Individual long-term disability insurance plans:

  • Typically are more flexible than employer-sponsored plans, and they are portable. This feature of portability simply means the named insured owns them as opposed to the employer owning them.
  • Have premiums based upon health, age, gender, salary, benefit limits, and occupation.
  • Will pay benefits if the named insured is unable to perform the duties of their specific job or could pay benefits if they are unable to work at any job.
  • Are paid for with after-tax dollars; thus, the benefits are not taxable.

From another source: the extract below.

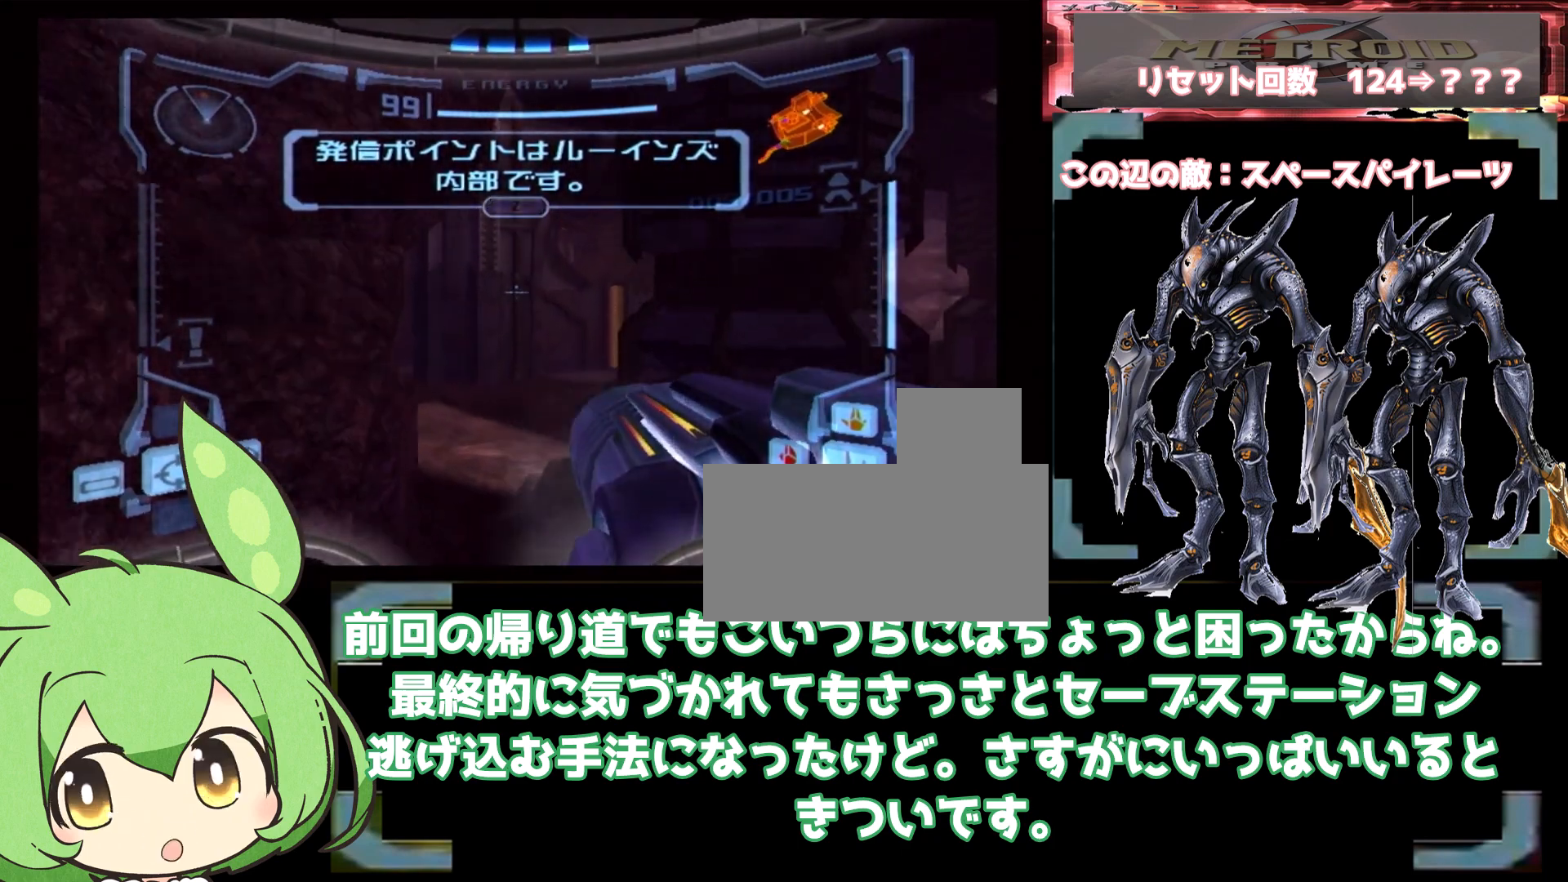
{"buttons": ["L1"], "left_stick": "center", "right_stick": "center"}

Stifel offers a number of long-term disability plans available through a variety of well-respected insurance providers.


Tax Deferred Annuities

Stifel offers a range of fixed and variable annuities best suited for your clients individual needs.

Advantages of Annuities

  • The power of tax deferral works toward producing larger retirement assets.
  • Allows your clients to gain control over when their earnings become taxable.
  • Generally, there are no upfront sales charges.
  • Annuities can provide a death benefit to guarantee your clients heirs the principal and can provide guaranteed future income for current owners. (Guarantees are based on the claims-paying ability of the issuing insurance company, and additional charges may apply for some contract features.)
  • Annuities can provide guaranteed lifetime monthly income for one or two lives.

Types of Annuities

  • Fixed Annuities – In a fixed annuity, funds are invested for a guaranteed interest rate for a fixed number of years. Interest may accumulate or be withdrawn as needed, paying taxes only on the amount withdrawn. Typical terms range from one to ten years.
  • Fixed Index Annuities – Interest credited to a fixed index annuity is linked to the performance of a stock market index. However, participation in any gain experienced by the index will be limited to the percentage of the gain set by the insurance company. This limits upside earning potential, while the insurance company helps to protect principal in negative markets through a minimum guaranteed contract value.
  • Variable Annuities – With a variable annuity, funds are invested in a professionally managed portfolio of stocks, bonds, or both, depending on the selection. Returns vary depending on the performance of the portfolio. Earnings may be withdrawn as needed, paying taxes only on the amount withdrawn. Many of the portfolio managers are the same as today’s most popular mutual funds. Variable annuities also offer an optional guaranteed future income payment regardless of the contract’s subaccount performance. Variable annuities also offer guaranteed death benefits that guarantee the named insured’s beneficiary at least the amount paid, or more, regardless of the portfolio’s return. Since the living and death benefit guarantees are based on the claims-paying ability of the issuing insurance company, it is important to choose a financially secure insurance company.
  • Immediate Annuity – An immediate annuity generates guaranteed income as soon as it is purchased and for a set number of years or for one or two lives. Immediate annuities can be either fixed or variable.